Here's my take. PXG has definitely driven the price of golf clubs up across the board.
Golf is a HOBBY for me and I will spend the dollars even if it's stupid, on the latest and greatest. I'm a golf club ho, I admit it and I do dumb stuff, but it's fun for me until buyer's remorse sets in. But I continue on.
However, I have not bought into the $1,500 - $3,500 dollar club for irons. My passion goes only so far.
I believe good drivers should be around $400 - $500 and iron sets around $700 - $900. That's sort of my limit, so I'm playing with 6 year old irons and have an M6 in the bag and an M4 3 wood.
I've never bought anything used - so far.
Putter headcovers too. Please tell me why a piece of leather with velco embroidered with a Hula Girl costs $400??
OH thats very true, but there’s always a market for anything. It does make me laugh so very much though.
I won't complain about the country club hobby I play despite not even close to making country club wages in regards to these club price points. As a ho of the gear more or less (I couldn't play if I didn't have at least two of every club slot in similar specs - boredom), I love how ebay has many models from just one-two years back still new for much less than current lines. The mint and excellent grades on used from Global Golf and 2nd Swing are in great condition at even less cost.

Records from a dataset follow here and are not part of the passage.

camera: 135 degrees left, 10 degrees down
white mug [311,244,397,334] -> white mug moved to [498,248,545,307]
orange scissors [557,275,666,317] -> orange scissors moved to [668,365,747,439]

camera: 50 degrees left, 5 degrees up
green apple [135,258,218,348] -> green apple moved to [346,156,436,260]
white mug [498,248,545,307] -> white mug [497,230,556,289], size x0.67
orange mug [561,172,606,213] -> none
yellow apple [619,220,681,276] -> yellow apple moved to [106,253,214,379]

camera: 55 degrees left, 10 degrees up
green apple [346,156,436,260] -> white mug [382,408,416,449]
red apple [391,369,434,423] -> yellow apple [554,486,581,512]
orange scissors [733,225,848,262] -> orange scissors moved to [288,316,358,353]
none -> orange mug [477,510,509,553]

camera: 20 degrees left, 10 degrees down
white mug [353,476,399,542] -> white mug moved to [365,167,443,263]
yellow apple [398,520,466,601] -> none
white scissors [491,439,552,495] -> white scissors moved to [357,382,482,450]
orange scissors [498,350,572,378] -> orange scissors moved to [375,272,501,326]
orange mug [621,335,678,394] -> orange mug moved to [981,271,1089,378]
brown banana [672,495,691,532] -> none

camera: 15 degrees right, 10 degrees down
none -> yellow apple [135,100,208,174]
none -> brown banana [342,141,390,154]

I still make it fun by playing twilite rates, Tee-off.com prepaid, used golf balls rated as 4A (see You tube demos how they are no drop off from new balls!), and my golf shirts of dri-fit blend come from Ross.😝
In 2003 the TM R510TP comes to retail. MSRP was $700. Street price was $600 or higher. Sold like crazy. Same as the OG titanium Big Bertha. Selling for $500+ in the early 90's. Or a driver from RAM that was $1000 MSRP in 1996.. High prices for golf gear is nothing new. As Ms. Shirley Bassey once sang with the Propellerheads.... it's just History Repeating. Please read on.
Yes, I remember when the r510TP came out it was at least $500 CDN at my local Golftown. I vividly remember seeing the R7 Superquad 1st Edition All Black going for $700 CDN and was in a glass display case at the time in 2007.
I would be happy to purchase used, for example, great deals are to be had at Callaway Pre-Owned and what you get is always in better shape than advertised. Problem for me is my irons/wedges are +2-inches...can't find many irons/wedges with those specs. Fairway woods are +0.5 inches and hybrids are +1-inch. As I said, the only thing I can see myself changing annually is wedges as I play/practice a lot and the grooves lose their bite.
I remember when Taylormade metal drivers were $98. Callaway introduced drivers that were nearly $500 from what I remember and the golf market has never been the same since then. Have owned Ping irons, Taylormade (several sets) but no Callaway because they started the dramatic price increases a normal person couldn't afford. I think they make good clubs but I just won't support them.
This past decade or so, top of the line drivers were going for $299 and iron sets for $699. Wedges, including Vokeys were $99. Club prices have gone through the roof over the past 5-6 years.